Give the number of lines below that contain the string "down", and no other text.

+++ Supplied material

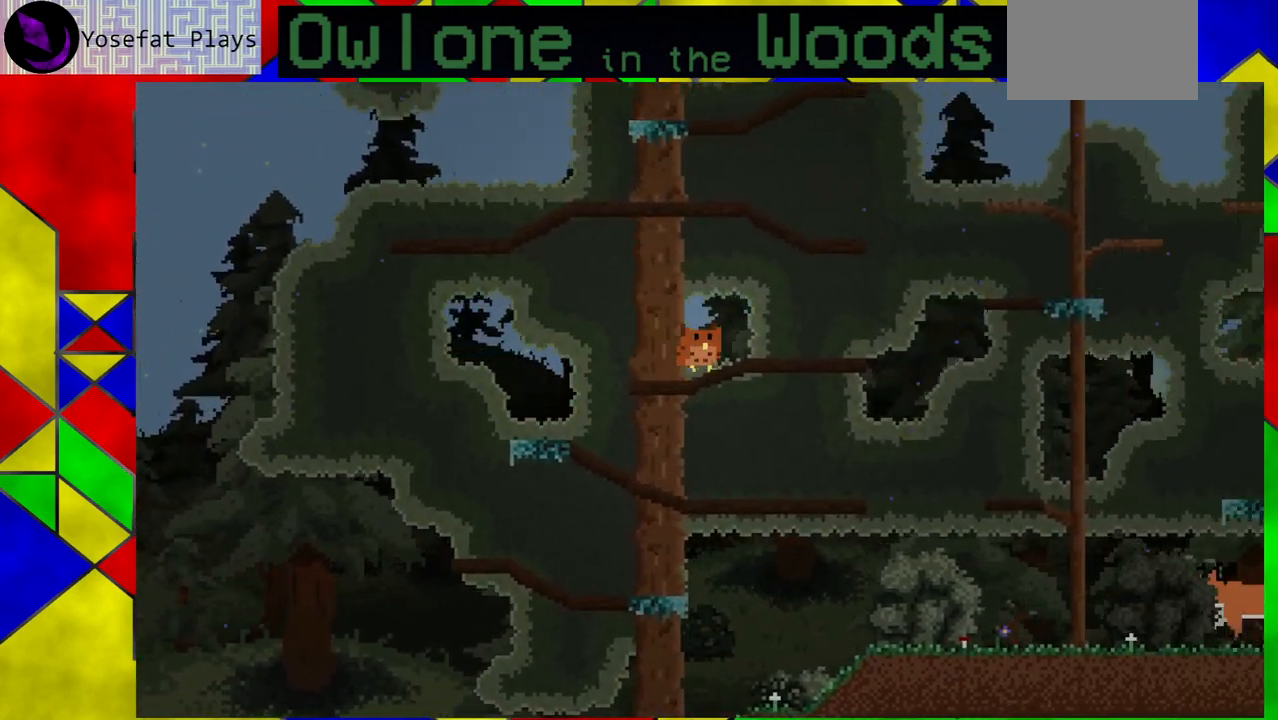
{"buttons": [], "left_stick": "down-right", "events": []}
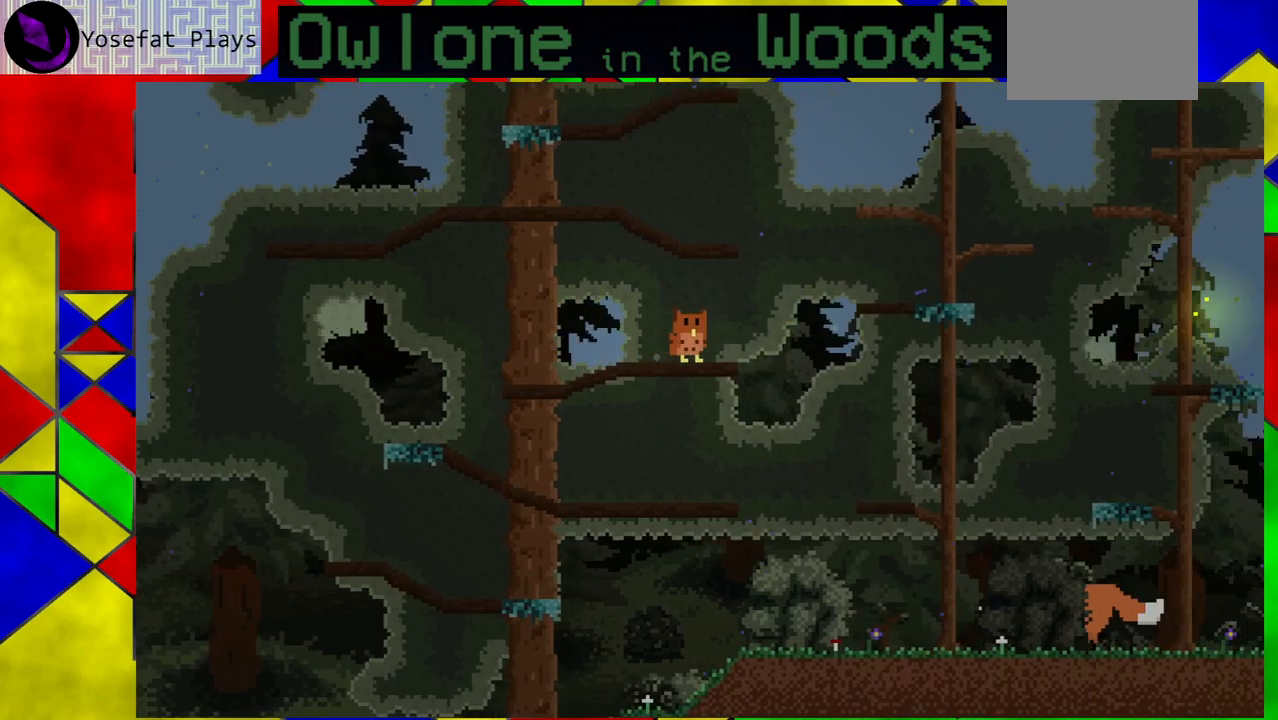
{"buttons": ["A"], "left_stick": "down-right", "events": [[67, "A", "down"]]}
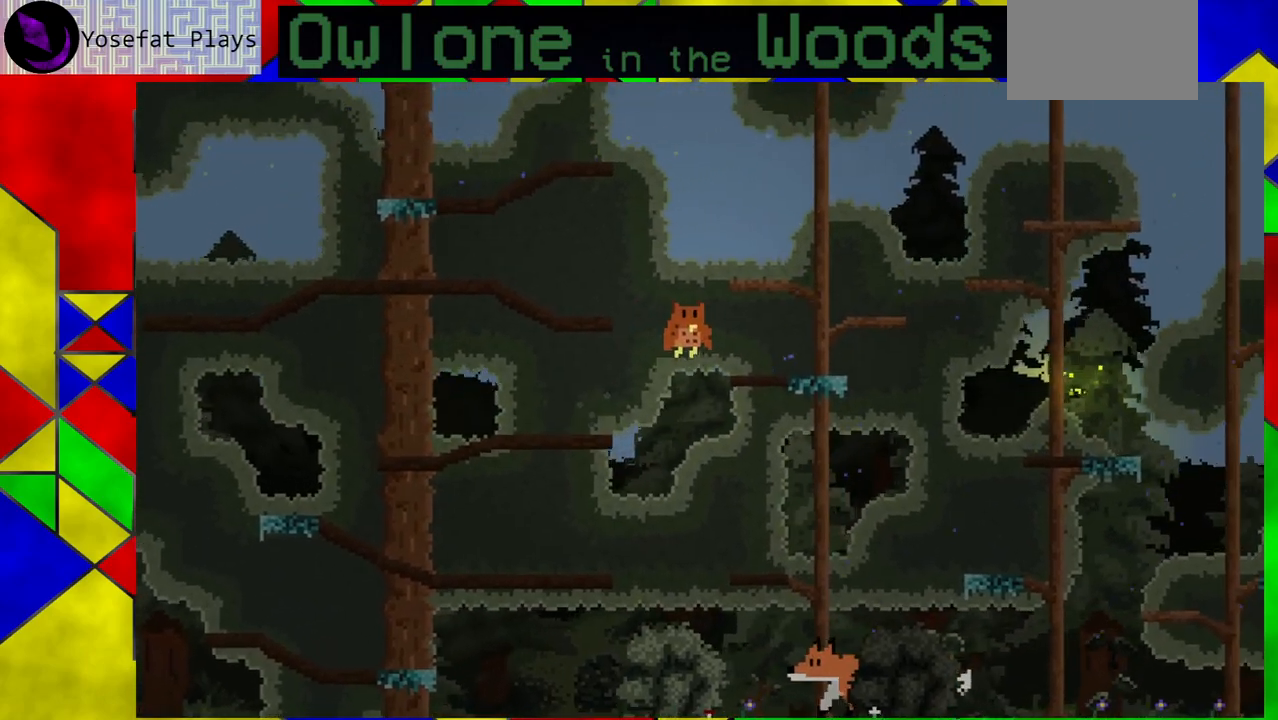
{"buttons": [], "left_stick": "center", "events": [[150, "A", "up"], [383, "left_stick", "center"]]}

++++++
+++ Supplied material

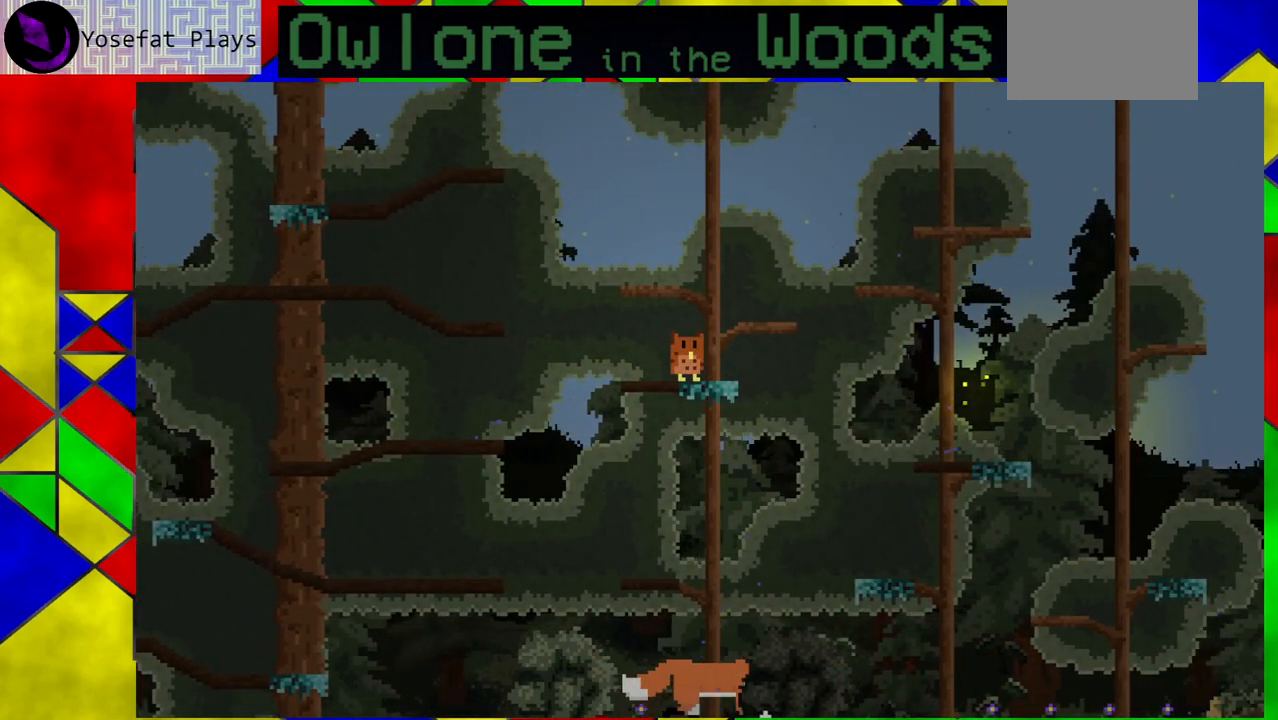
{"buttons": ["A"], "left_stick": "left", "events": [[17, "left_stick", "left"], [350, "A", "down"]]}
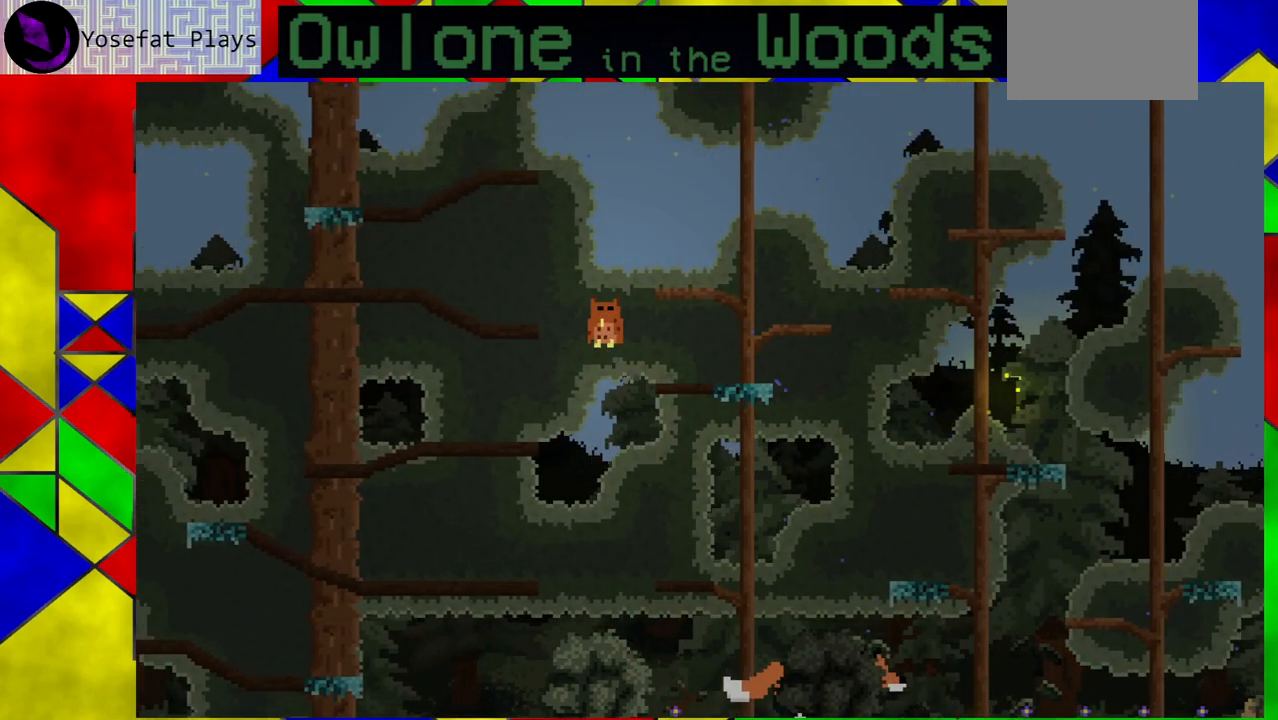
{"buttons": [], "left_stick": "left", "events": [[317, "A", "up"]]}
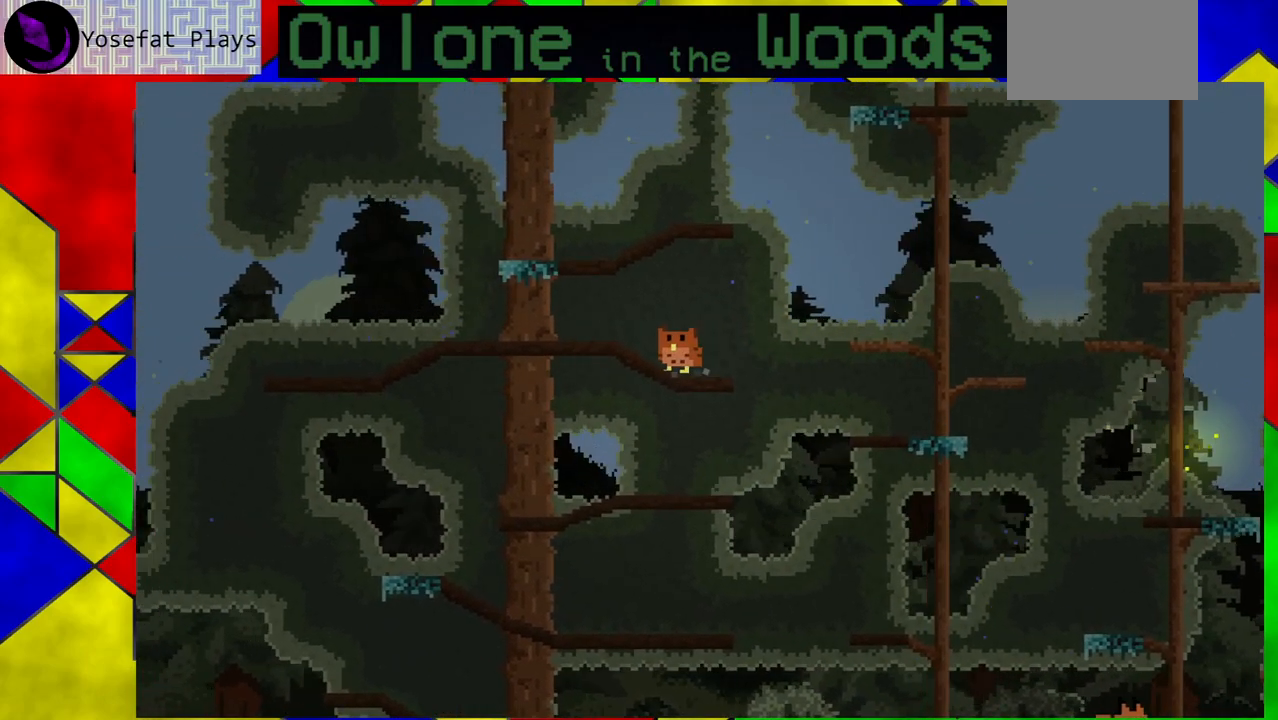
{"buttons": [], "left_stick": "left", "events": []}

++++++

• Task answer: 3